■ **Work request**
Print each line exactly, beginning with the one where "391 754 8.80" appears and ending at the last line below.

■ **Given data**

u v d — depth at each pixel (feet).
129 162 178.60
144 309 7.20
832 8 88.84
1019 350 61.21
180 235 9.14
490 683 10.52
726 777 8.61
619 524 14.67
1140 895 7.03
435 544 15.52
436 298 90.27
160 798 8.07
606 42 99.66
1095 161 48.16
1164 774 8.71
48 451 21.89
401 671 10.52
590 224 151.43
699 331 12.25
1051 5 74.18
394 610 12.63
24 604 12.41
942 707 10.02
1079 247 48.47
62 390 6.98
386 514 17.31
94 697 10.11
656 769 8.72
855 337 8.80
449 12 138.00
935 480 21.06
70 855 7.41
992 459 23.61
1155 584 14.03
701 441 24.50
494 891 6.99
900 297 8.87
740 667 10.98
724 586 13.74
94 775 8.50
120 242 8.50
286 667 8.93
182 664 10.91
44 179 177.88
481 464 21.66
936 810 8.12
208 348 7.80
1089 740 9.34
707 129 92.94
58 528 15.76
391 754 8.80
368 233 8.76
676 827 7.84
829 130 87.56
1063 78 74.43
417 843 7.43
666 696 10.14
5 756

■ **Answer space**
391 754 8.80
368 233 8.76
676 827 7.84
829 130 87.56
1063 78 74.43
417 843 7.43
666 696 10.14
5 756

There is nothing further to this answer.